RECORDS FOR THE EXERCISE –

*-*-*

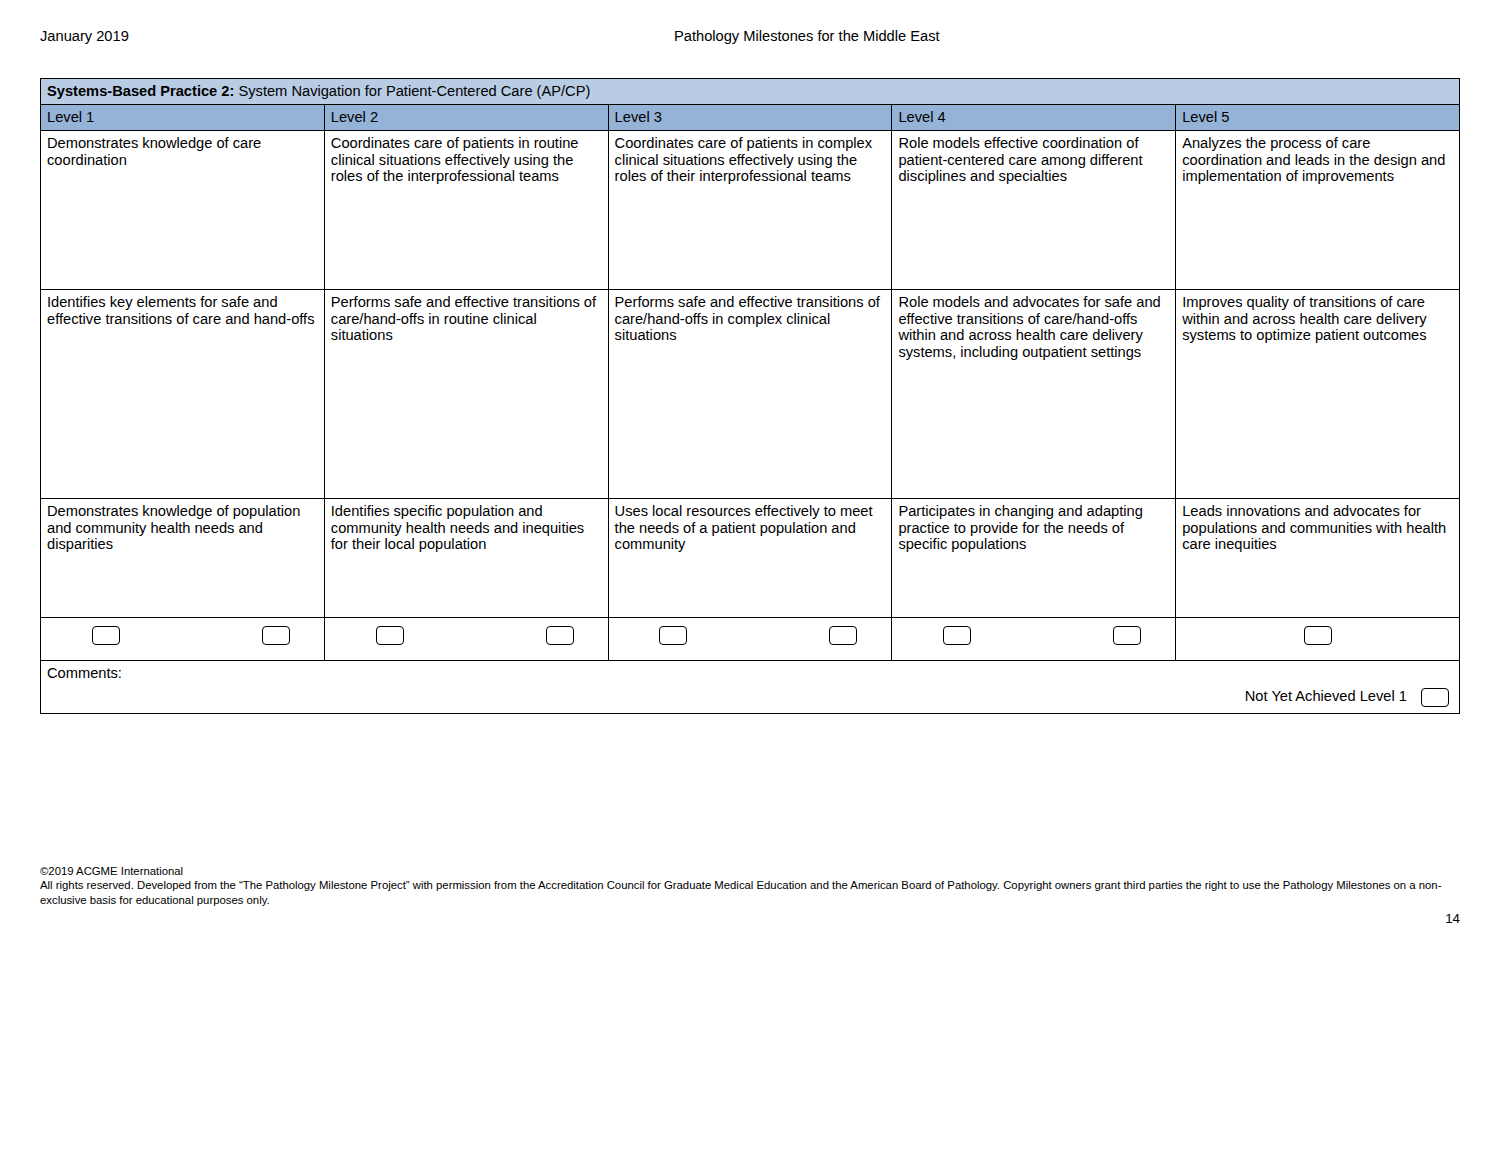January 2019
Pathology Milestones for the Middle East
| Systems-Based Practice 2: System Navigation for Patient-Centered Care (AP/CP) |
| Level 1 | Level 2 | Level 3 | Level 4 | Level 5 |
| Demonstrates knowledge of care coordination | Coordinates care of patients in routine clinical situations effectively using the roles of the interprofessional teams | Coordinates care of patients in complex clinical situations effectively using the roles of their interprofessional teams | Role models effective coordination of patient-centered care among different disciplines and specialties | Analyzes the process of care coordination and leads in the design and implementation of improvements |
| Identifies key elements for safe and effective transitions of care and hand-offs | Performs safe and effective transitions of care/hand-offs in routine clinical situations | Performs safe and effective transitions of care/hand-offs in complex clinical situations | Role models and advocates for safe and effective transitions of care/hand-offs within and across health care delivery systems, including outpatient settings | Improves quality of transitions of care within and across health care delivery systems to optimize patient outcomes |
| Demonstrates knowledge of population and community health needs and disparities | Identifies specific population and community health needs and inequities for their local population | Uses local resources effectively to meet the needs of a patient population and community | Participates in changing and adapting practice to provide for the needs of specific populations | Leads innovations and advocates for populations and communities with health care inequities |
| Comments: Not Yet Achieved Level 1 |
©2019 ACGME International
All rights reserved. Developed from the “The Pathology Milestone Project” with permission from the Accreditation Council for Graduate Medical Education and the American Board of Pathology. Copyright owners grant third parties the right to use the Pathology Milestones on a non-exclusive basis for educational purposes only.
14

*-*-*

WORK TO COMPLETE – Within the data above, the lines from the one with "of improvements |" to the one with "patient outcomes |" must be repeated exactly; no other line belongs in the answer.

YOUR SOLUTION –
| Demonstrates knowledge of care coordination | Coordinates care of patients in routine clinical situations effectively using the roles of the interprofessional teams | Coordinates care of patients in complex clinical situations effectively using the roles of their interprofessional teams | Role models effective coordination of patient-centered care among different disciplines and specialties | Analyzes the process of care coordination and leads in the design and implementation of improvements |
| Identifies key elements for safe and effective transitions of care and hand-offs | Performs safe and effective transitions of care/hand-offs in routine clinical situations | Performs safe and effective transitions of care/hand-offs in complex clinical situations | Role models and advocates for safe and effective transitions of care/hand-offs within and across health care delivery systems, including outpatient settings | Improves quality of transitions of care within and across health care delivery systems to optimize patient outcomes |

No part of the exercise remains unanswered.